- Exercise description -
Below are records; output all of them exactly.

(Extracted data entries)
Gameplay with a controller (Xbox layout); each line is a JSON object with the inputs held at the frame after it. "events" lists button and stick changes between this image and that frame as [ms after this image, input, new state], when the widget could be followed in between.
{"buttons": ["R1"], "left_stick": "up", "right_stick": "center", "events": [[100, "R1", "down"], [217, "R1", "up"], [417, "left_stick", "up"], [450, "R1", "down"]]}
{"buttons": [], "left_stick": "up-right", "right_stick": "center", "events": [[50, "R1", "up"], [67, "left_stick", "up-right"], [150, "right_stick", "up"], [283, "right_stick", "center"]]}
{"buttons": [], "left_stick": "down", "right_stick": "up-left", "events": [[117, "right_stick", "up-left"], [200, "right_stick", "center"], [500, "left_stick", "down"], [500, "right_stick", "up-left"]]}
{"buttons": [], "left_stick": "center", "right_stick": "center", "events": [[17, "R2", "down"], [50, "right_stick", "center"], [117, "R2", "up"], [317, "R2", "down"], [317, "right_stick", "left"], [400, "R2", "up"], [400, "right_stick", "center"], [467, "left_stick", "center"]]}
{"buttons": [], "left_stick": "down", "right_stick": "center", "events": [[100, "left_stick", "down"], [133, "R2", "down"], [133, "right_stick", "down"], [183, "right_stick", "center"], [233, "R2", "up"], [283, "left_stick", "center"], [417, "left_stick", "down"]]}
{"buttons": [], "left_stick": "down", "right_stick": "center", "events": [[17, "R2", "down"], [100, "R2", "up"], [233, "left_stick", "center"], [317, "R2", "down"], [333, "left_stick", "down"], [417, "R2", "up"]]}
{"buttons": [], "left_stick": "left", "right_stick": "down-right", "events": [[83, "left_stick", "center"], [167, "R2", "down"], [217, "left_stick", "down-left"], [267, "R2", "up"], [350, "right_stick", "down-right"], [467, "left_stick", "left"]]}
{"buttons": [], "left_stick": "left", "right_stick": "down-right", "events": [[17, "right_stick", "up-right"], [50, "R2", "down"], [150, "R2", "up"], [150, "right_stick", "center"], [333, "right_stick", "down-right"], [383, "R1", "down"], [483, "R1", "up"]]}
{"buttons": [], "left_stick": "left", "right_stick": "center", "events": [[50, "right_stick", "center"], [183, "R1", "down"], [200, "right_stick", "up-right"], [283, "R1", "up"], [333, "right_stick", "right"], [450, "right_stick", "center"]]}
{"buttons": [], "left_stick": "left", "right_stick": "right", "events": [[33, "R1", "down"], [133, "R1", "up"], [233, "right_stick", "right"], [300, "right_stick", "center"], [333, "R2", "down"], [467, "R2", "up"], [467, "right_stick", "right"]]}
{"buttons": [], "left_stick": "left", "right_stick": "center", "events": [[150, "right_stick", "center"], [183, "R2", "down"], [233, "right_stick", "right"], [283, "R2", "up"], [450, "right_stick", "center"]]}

- Expected answer -
Gameplay with a controller (Xbox layout); each line is a JSON object with the inputs held at the frame after it. "events" lists button and stick changes between this image and that frame as [ms after this image, input, new state], when the widget could be followed in between.
{"buttons": ["R1"], "left_stick": "up", "right_stick": "center", "events": [[100, "R1", "down"], [217, "R1", "up"], [417, "left_stick", "up"], [450, "R1", "down"]]}
{"buttons": [], "left_stick": "up-right", "right_stick": "center", "events": [[50, "R1", "up"], [67, "left_stick", "up-right"], [150, "right_stick", "up"], [283, "right_stick", "center"]]}
{"buttons": [], "left_stick": "down", "right_stick": "up-left", "events": [[117, "right_stick", "up-left"], [200, "right_stick", "center"], [500, "left_stick", "down"], [500, "right_stick", "up-left"]]}
{"buttons": [], "left_stick": "center", "right_stick": "center", "events": [[17, "R2", "down"], [50, "right_stick", "center"], [117, "R2", "up"], [317, "R2", "down"], [317, "right_stick", "left"], [400, "R2", "up"], [400, "right_stick", "center"], [467, "left_stick", "center"]]}
{"buttons": [], "left_stick": "down", "right_stick": "center", "events": [[100, "left_stick", "down"], [133, "R2", "down"], [133, "right_stick", "down"], [183, "right_stick", "center"], [233, "R2", "up"], [283, "left_stick", "center"], [417, "left_stick", "down"]]}
{"buttons": [], "left_stick": "down", "right_stick": "center", "events": [[17, "R2", "down"], [100, "R2", "up"], [233, "left_stick", "center"], [317, "R2", "down"], [333, "left_stick", "down"], [417, "R2", "up"]]}
{"buttons": [], "left_stick": "left", "right_stick": "down-right", "events": [[83, "left_stick", "center"], [167, "R2", "down"], [217, "left_stick", "down-left"], [267, "R2", "up"], [350, "right_stick", "down-right"], [467, "left_stick", "left"]]}
{"buttons": [], "left_stick": "left", "right_stick": "down-right", "events": [[17, "right_stick", "up-right"], [50, "R2", "down"], [150, "R2", "up"], [150, "right_stick", "center"], [333, "right_stick", "down-right"], [383, "R1", "down"], [483, "R1", "up"]]}
{"buttons": [], "left_stick": "left", "right_stick": "center", "events": [[50, "right_stick", "center"], [183, "R1", "down"], [200, "right_stick", "up-right"], [283, "R1", "up"], [333, "right_stick", "right"], [450, "right_stick", "center"]]}
{"buttons": [], "left_stick": "left", "right_stick": "right", "events": [[33, "R1", "down"], [133, "R1", "up"], [233, "right_stick", "right"], [300, "right_stick", "center"], [333, "R2", "down"], [467, "R2", "up"], [467, "right_stick", "right"]]}
{"buttons": [], "left_stick": "left", "right_stick": "center", "events": [[150, "right_stick", "center"], [183, "R2", "down"], [233, "right_stick", "right"], [283, "R2", "up"], [450, "right_stick", "center"]]}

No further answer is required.